### Texto apresentado
──────────

A investigação jornalística conhecida como “La Estafa Maestra” (“O Golpe Mestre”) abalou o sistema político mexicano ao expor um esquema de corrupção no qual estavam envolvidos membros do gabinete do então presidente Enrique Peña Nieto.
Publicada em setembro de 2017 nos meios digitais Animal Político e Mexicanos Contra la Corrupción e Impunidad (MCCI), a investigação teve impacto midiático e político que atraiu a atenção da editora Planeta, que abordou os autores para oferecer a publicação de seu trabalho como livro. Os jornalistas Nayeli Roldán, Miriam Castillo e Manu Ureste aceitaram.
Cinco anos depois, Roldán e Ureste publicaram outro livro, “La estafa maestra: la historia del desfalco” (“O Golpe Mestre: A História do Desfalque”), com um desdobramento minucioso da investigação original.
A jornalista mexicana Nayeli Roldán e 0 jornalista espanhol Manu Ureste. (Foto: Captura de tela)
Ambos os livros ampliaram o impacto do seu trabalho jornalístico e os levaram a públicos diferentes daqueles que os leram no Animal Político e no MCCI, além de conferirem aos autores prestígio e exposição midiática.
"[Publicar um livro] coloca você em evidência na mídia", disse Ureste à LatAm Journalism Review (LJR). "Isso repercute em um maior reconhecimento por parte das pessoas que me seguem ou me leem."
A LJR consultou jornalistas investigativos no México, que concordaram que a publicação de livros proporciona visibilidade extra ao seu trabalho. Isso, dizem, é especialmente relevante num país onde as tentativas de desacreditar o jornalismo são constantes e onde os repórteres enfrentam múltiplos tipos de perigo e violência.

──────────

### Linhas fornecidas
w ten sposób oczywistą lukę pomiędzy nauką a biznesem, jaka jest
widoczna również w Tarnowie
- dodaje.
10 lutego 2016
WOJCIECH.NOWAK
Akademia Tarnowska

──────────

### O que fazer
No texto sobre “La Estafa Maestra”, reescreva de forma mais curta o parágrafo que começa com “Publicada em setembro de 2017”, preservando os fatos principais.

### Resposta
Lançada em setembro de 2017 pelo Animal Político e pela MCCI, a investigação teve tanto impacto midiático e político que a editora Planeta propôs publicá-la como livro, e os jornalistas Nayeli Roldán, Miriam Castillo e Manu Ureste aceitaram.